Some cannot imagine giving up hard-won careers after a lifetime of work. Others start hobby-based home businesses or offer their skills as consultants. All have equally valid reasons for still working at an age when their generation thought employment would be unwanted-or even impossible.
Join Konrad as she explores the possibilities of working past retirement. You'll discover the benefits of having a steady income to augment personal savings, some of the many reasons to work past retirement age, and the diverse challenges and opportunities for older people in the workplace.
The stereotypical picture of retirement was an invention of the last century. Now our definition of retirement is changing again, making room for work while still realizing our personal dreams and enjoying financial security.
About the Author: Sandra Konrad holds a graduate degree in family-life education.
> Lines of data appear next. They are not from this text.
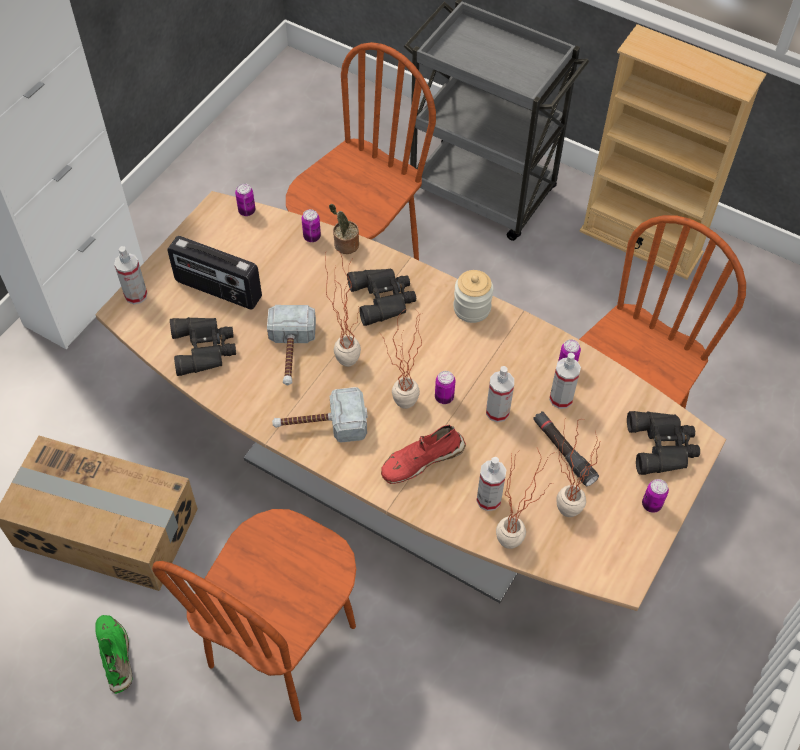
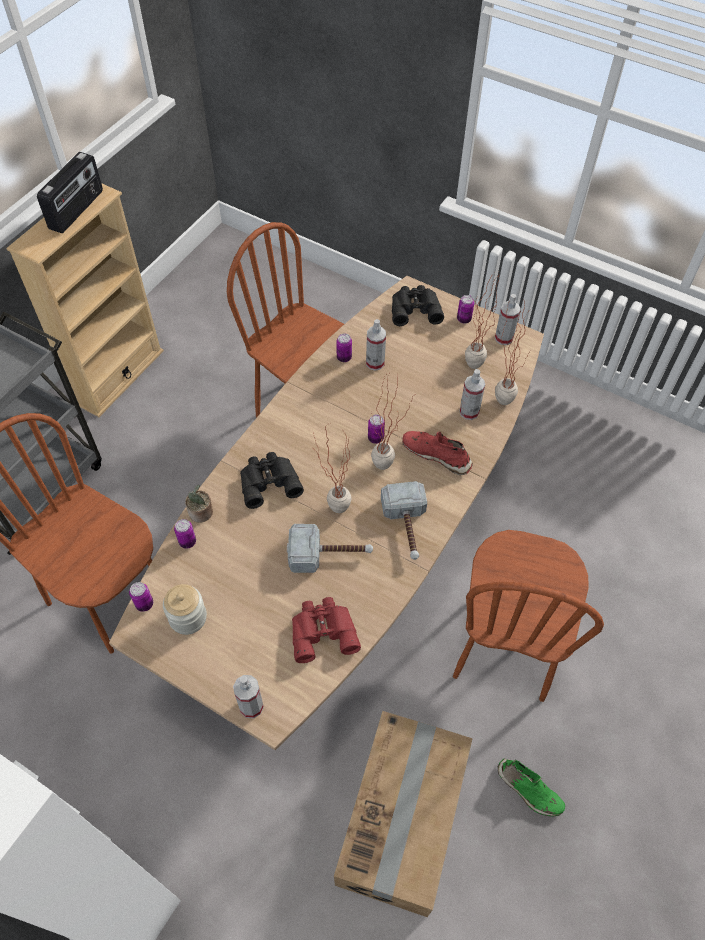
camera: 90 degrees left, 0 degrees up
green shoe [95,615,133,694] -> green shoe turned 120 degrees counterclockwise [497,759,565,817]
brown chair [152,509,356,721] -> brown chair turned 75 degrees clockwise [453,530,604,702]
radio [167,236,262,310] -> radio moved to [37,152,103,233]
black binoculars [170,317,236,376] -> red binoculars [292,597,361,663]
red shoe [381,425,466,484] -> red shoe turned 150 degrees clockwise [402,431,473,475]
jar [453,270,494,323] -> jar moved to [163,584,207,635]
spray bottle [486,366,514,422] -> spray bottle moved to [495,294,521,345]
black flashlight [533,411,599,486] -> none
She pursued a career in psychoeducation, and over the years, she has counseled people through divorces, family deaths, and debt crises; taught English as a second language; and offered support to immigrants to Canada.
Konrad is the co-author of a university textbook on counseling in Canada and has written feature stories for professional magazines. She interviewed thirty-five people for her unpublished book A Year Off in Your Fifties, a well-researched exploration of gap years due to unemployment, illness, or self-styled sabbaticals.
Like those she interviewed for Boomers at Work: Re/Working Retirement, Konrad discovered the need to reinvent her career in her early sixties, when circumstances made traditional retirement unlikely.